TEXTE FOURNI:
+ + +
La Cour de justice de l’Union européenne, par un arrêt du 19 janvier 2023, délimite l’étendue du pouvoir des États membres concernant les produits biocides. Le litige concerne une réglementation nationale imposant des mentions publicitaires supplémentaires et interdisant certaines remises tarifaires pour des produits destinés à l’entretien domestique. Saisie d’un recours pour excès de pouvoir, la juridiction nationale demande si le droit de l’Union européenne autorise de telles restrictions commerciales et publicitaires. La question juridique porte sur l’exhaustivité de l’article 72 du règlement n° 528/2012 et sur la compatibilité des mesures nationales avec le traité de l’Union. La Cour juge que le règlement harmonise le contenu de la publicité professionnelle mais ne régit pas la possibilité d’interdire la publicité au grand public. Elle précise également que les restrictions sur les rabais et ristournes sont licites si elles servent la protection de la santé humaine et de l’environnement.

I. L’encadrement harmonisé de la communication sur les produits biocides

A. L’exclusivité des mentions obligatoires dans la publicité professionnelle L’article 72 du règlement n° 528/2012 prévoit des mentions obligatoires précises devant figurer dans toute publicité pour les produits biocides commercialisés sur le marché européen. Les juges de Luxembourg affirment que cette disposition « s’oppose à une réglementation nationale qui exige l’apposition d’une mention, en plus de celle prévue à cet article ». Cette solution consacre une harmonisation totale du contenu informationnel imposé aux professionnels afin de garantir une concurrence loyale et une information uniforme. L’adjonction de mentions locales pourrait fragmenter le marché intérieur en créant des barrières administratives inutiles pour les opérateurs économiques désireux de distribuer leurs produits.
+ + +
ENTRÉES FOURNIES:
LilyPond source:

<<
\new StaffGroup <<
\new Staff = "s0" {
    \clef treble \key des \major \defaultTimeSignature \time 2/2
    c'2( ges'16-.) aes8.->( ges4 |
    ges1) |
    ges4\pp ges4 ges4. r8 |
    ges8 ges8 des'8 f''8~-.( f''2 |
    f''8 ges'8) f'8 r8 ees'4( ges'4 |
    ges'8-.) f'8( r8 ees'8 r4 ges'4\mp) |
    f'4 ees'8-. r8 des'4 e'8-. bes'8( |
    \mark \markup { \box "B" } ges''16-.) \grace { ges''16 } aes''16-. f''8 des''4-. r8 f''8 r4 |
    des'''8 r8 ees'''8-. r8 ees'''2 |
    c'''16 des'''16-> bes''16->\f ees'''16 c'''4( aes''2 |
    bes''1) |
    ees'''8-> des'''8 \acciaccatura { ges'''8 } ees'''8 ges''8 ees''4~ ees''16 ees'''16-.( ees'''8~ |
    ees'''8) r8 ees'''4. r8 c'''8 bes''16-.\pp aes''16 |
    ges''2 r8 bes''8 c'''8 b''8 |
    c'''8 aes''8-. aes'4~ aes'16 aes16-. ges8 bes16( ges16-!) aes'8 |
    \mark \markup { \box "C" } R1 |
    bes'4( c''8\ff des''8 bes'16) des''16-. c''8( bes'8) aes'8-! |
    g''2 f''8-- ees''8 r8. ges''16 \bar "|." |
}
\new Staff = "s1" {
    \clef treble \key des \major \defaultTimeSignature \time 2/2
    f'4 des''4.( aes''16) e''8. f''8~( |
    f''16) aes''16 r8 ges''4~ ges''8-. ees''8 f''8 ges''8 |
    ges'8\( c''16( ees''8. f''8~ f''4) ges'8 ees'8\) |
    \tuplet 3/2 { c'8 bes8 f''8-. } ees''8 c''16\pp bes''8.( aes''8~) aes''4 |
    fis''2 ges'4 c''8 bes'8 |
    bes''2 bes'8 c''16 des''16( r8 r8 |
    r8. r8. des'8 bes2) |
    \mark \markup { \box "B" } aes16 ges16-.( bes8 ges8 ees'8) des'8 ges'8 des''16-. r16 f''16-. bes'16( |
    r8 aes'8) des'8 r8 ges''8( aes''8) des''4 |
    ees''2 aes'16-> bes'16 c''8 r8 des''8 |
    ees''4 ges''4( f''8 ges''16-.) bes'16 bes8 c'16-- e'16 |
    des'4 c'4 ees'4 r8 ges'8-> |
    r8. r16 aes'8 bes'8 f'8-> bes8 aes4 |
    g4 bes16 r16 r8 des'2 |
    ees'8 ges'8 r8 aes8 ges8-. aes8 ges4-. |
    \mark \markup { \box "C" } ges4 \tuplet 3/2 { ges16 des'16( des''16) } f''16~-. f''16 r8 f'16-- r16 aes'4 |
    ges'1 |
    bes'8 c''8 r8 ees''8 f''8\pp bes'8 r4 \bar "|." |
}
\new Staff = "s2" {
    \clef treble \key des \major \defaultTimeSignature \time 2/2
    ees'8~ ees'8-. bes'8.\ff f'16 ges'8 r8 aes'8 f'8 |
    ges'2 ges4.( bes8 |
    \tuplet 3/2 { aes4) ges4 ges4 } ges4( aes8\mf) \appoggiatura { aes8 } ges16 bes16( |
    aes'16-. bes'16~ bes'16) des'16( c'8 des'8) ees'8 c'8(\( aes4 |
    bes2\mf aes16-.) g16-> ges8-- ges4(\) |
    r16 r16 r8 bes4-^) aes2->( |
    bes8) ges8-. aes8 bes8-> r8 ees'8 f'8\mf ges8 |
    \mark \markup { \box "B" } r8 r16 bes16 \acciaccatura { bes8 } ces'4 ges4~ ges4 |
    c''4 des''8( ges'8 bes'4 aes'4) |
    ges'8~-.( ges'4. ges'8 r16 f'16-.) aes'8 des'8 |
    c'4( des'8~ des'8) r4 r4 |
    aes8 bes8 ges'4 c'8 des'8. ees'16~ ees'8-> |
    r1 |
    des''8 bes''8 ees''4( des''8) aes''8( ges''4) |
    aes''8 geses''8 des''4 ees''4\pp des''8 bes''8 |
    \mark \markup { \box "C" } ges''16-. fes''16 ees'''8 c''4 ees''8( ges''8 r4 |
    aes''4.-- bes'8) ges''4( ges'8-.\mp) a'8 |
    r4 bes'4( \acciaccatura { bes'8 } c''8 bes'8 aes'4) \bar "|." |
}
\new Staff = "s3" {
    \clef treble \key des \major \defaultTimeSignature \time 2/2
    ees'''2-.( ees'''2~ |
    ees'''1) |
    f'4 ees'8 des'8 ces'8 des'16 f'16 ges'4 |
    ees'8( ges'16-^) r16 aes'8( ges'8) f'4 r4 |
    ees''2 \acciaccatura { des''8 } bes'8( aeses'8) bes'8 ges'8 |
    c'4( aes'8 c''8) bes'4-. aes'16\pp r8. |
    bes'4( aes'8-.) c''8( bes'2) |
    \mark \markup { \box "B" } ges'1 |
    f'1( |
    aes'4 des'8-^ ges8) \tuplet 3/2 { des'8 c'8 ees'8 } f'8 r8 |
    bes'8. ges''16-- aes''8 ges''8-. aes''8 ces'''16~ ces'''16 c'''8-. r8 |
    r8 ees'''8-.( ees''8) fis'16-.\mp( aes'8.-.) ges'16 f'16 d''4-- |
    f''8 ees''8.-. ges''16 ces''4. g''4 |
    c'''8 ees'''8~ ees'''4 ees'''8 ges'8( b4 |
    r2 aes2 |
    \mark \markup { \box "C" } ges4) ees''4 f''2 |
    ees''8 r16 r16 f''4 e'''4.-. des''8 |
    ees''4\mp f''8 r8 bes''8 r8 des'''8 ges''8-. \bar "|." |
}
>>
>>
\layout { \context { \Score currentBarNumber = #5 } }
+ + +
CONSIGNE: Prolongez le texte fourni sur l’arrêt relatif aux produits biocides en reprenant juste après sa dernière phrase.

RÉPONSE ÉCRITE:
B. La subsistance d’une compétence nationale d’interdiction envers le public Contrairement au contenu de la publicité, le règlement ne semble pas régir la faculté pour un État membre d’interdire totalement la communication envers certains publics. La décision souligne ainsi que l’article 72 « ne s’oppose pas à une réglementation nationale qui interdit la publicité à destination du grand public ». Cette distinction permet aux autorités nationales de limiter l’exposition des consommateurs non avertis à des substances dont l’utilisation massive présenterait des risques sanitaires majeurs. L’absence d’harmonisation sur ce point précis laisse donc subsister une compétence étatique pour définir les canaux de distribution autorisés selon la dangerosité des produits.

II. La validation conditionnée des entraves à la libre circulation des marchandises

A. La légitimité des objectifs de protection de la santé et de l’environnement Les mesures nationales restreignant les pratiques tarifaires, telles que les remises ou les unités gratuites, sont analysées sous l’angle de la libre circulation des marchandises. Ces dispositions constituent potentiellement des mesures d’effet équivalent à des restrictions quantitatives, mais elles peuvent bénéficier de dérogations prévues par le droit de l’Union. La Cour admet que ces mesures sont justifiées si elles visent « des objectifs de protection de la santé et de la vie des personnes ainsi que de l’environnement ». La préservation de la biodiversité et la lutte contre la pollution justifient ainsi l’encadrement des techniques de vente incitant à une consommation excessive de biocides.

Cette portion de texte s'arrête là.